Я хотел возразить, но вошел лакей и доложил о прибытии князя Чарторыйского.
— Вовремя, — промолвил Николай Николаевич. — Зовите сюда…
— Я уже тут, — раздался голос князя Адама.
Он вошел в гостиную. Мы поднялись навстречу. Новосильцев и Чарторыйский обнялись, а затем князь Адам протянул мне влажную холодную руку:
— Здравствуй, граф Воленс-Ноленс.
— Подай-ка нам кофию, — велел Николай Николаевич лакею.
Чарторыйский опустился в кресло.
— Представляешь, Сармата[10], наш Воленс-Ноленс раскрыл заговор, — усмехаясь, сообщил Новосильцев князю Адаму. — Или организовал? Мы еще не разобрались до конца!
Чарторыйский, настроившись на розыгрыш, с любопытством посмотрел на меня.
— Николай Николаевич, уверяю вас, тут дело серьезное! — с досадой нахмурился я. — Они замыслили что-то страшное! «Россия содрогнется от ужаса!» — незнакомец так и сказал. Александра Павловича обозвал человеком безвольным. А цель-то у них — навязать государю нового фаворита! Кого-то из старых вельмож. Мало того, сановник этот уже был у императора, но отказался от назначения. Получается, Александр Павлович сам и приглашал его! Понимаете, Николай Николаевич? А тот отказался, но отказался из тактических соображений!
— О чем это вы? — спросил Чарторыйский.
Слава богу, настрой на веселый лад у него пропал. Я хотел пересказать все с начала, но Новосильцев и тут перехватил инициативу. Он в двух словах поведал князю Адаму о моих злоключениях, да так, что под конец я и сам едва сдержался от смеха. Но к моему удовольствию Чарторыйский взволновался не на шутку.
— Кто бы это мог быть? — призадумался он. — Кого из прежних вельмож Александр может призвать?
— Они называли его Длинным, — подсказал я.
— Пален или Беннигсен, — ломал голову князь Адам. — И встречался Александр с ним, выходит, не посоветовавшись с нами…
— Потому что мы медлим, слишком медлим! — воскликнул я. — А императору нужен результат. Больше года прошло, только говорим, воздух сотрясаем! А что сделали? Коллегии упразднили! Либеральные преобразования, называется!
— Тебя, брат Воленс-Ноленс, не поймешь, — развел руками Новосильцев. — То ты на Поло нападаешь — не нравится тебе, что он служить пошел, то гневаешься, что сделано мало!
— Так ведь смотря как делать! Вы же сами провозгласили: «Ничего для себя — ни наград, ни привилегий!»

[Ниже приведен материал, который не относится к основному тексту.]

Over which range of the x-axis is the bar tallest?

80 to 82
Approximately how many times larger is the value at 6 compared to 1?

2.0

— Хороша привилегия! — воскликнул Николай Николаевич.
Вошел лакей с подносом, расставил три чашечки кофия и хотел удалиться, но Новосильцев удержал его:
— Савелий, стой тут с кофейником и подливай кофия графу Воленскому, как только заметишь, что его чашечка наполовину опустела.

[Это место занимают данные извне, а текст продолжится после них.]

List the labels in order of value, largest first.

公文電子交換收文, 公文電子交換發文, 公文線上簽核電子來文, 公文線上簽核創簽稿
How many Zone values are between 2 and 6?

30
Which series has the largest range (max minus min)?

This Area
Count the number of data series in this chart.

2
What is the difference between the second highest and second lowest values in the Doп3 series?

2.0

Лакей поклонился и встал за моим креслом. Я пропустил колкости Новосильцева по поводу кофейных чашечек мимо ушей и продолжил:
— Невозможно заниматься преобразованиями, будучи частью системы.
— Воленс-Ноленс отчасти прав, — вступился за меня князь Чарторыйский. — Действительность сломает железной пятой. Именно потому и государь, будучи верен в душе передовым идеям, на деле ищет компромиссы со старыми сановниками.
— Почему же — отчасти?! — воскликнул я. — Вы же сами говорите: действительность сломает железной пятой!
— Потому что с другой стороны есть риск всю жизнь простоять на обочине истории эдаким фрондером, — ответил князь Адам.
Я сделал маленький глоток кофия и поднял чашечку к горящим свечам. Огонь просвечивал через нежный фарфор, изображенные в китайском стиле павлин и алые розы играли волшебными красками.